Castilla es un hombre solo. Un hombre solo mirando al horizonte que a veces reza y que siempre calla. Y también un chopo solo y una trocha delineada en lontananza. Todo eso, menos en abril que son tres hombres. Y no tiene esto nada de misterio divino, ni de trino. Padilla, Bravo y Maldonado. «Capitanes de Castilla, /Castilla lo más granado…».

Y es que a los comuneros les pasaba Carlos V concretamente, no se levantaron contra la nada. Les pasaba Castilla, el oro y les pesaba la reina Juana en Torde’sillas, que podía estar más loca o menos loca o entre todos la volvieron, pero no son formas de tratar a una madre. Comprar imperios, por mucho derecho de sangre que se tenga, siempre resulta muy caro.

Ahora que corre febrero se celebra el quinto centenario de aquellas Cortes de Valladolid que juraron a Carlos V sin saber el rey ni una palabra en español. Y con la efeméride, el debate. Me dice Magnífico Margarito: «Carlos V fue el peor rey para Castilla. Carlos V es Carlos V -remarca el ‘V’- porque Castilla nunca lo vio como propio. El imperio era suyo, no de Castilla ni de España… Pero vamos, el mármol de Viena nos pertenece», zanja con cierta resignación mesetaria.

Quizá visto así tenga razón.
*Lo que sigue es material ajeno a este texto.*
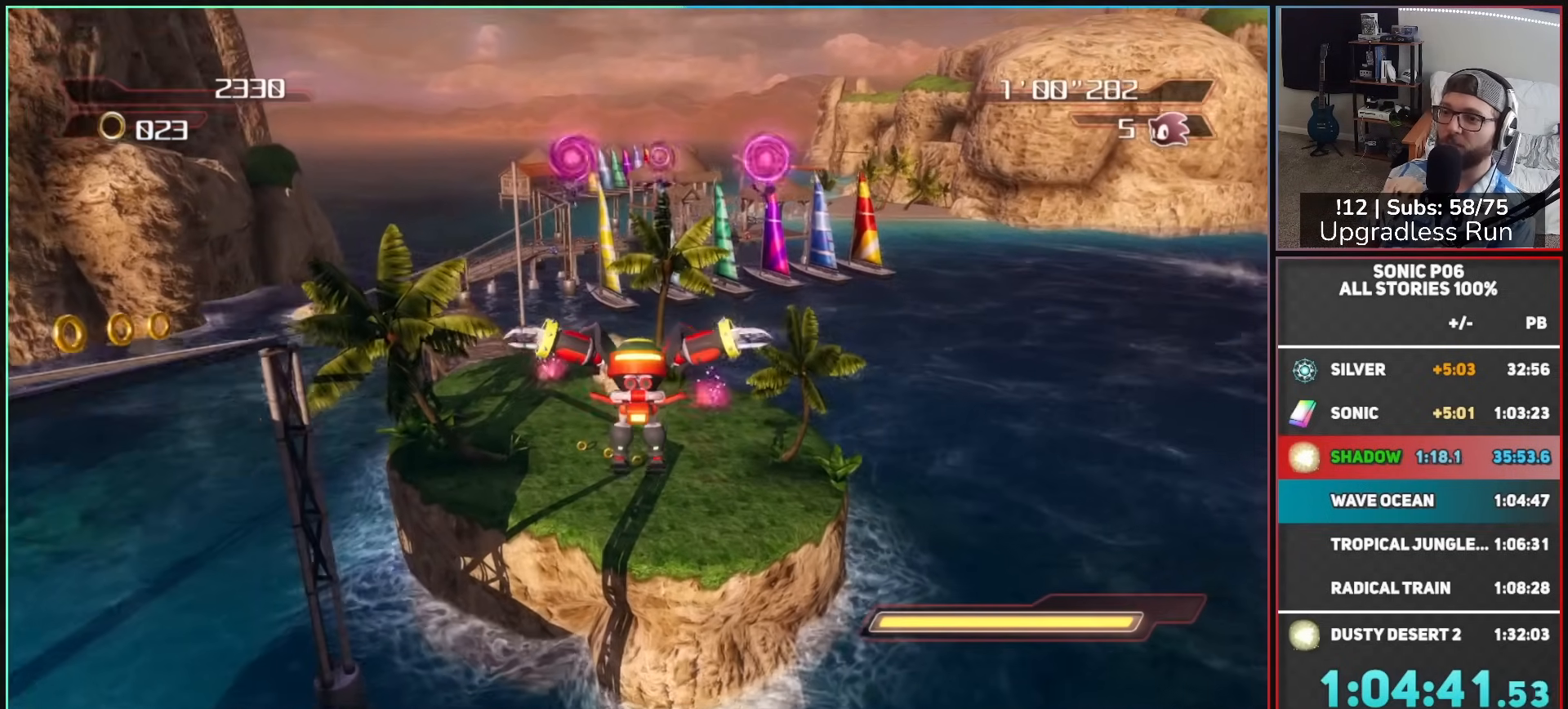
{"buttons": [], "left_stick": "up-left", "right_stick": "center", "events": [[300, "left_stick", "up-left"]]}
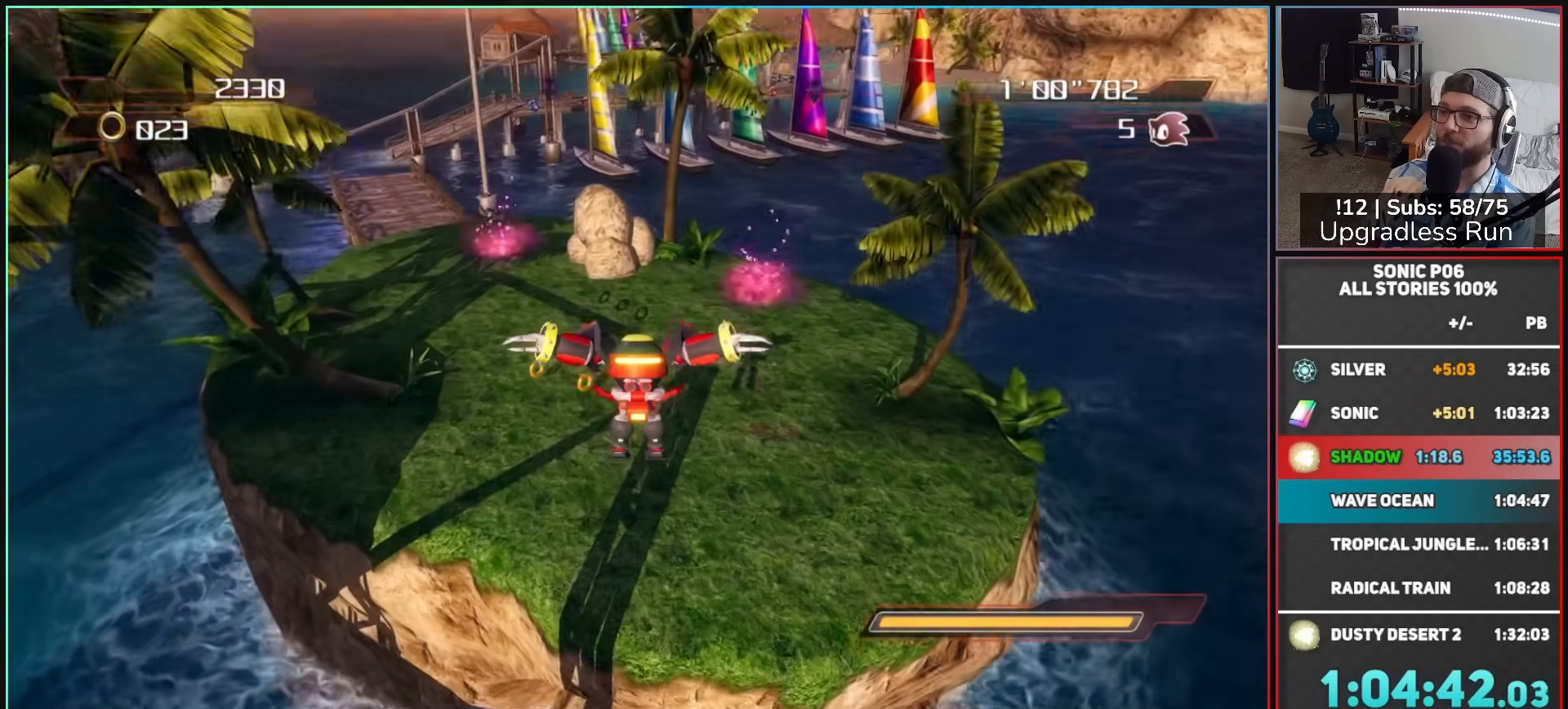
{"buttons": ["B"], "left_stick": "up-left", "right_stick": "center", "events": [[267, "B", "down"]]}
Aunque Castilla, con palomares y tapiales forrados de mármol y oro, habría resultado una horterada. Y dónde, entonces, la recia austeridad de adobe, «arado, reja y rastrillo».

Pero el Emperador no fue toda la vida el mismo crío con prognatismo y ansias que llegó con diecisiete años y entre el «vuelo» de flamencos. Carlos V vino a llevarse la vida por delante, como todos los jóvenes. «Dejar huella quería». Pero cuando empezó a comprender lo desagradable de la vida se retiró a Yuste a orar camino de la muerte, cuando a todo el mundo le entran prisas por aprender a rezar.

El caso es que por aquí siguen cantando eso de que: «Desde entonces ya Castilla / no se ha vuelto a levantar».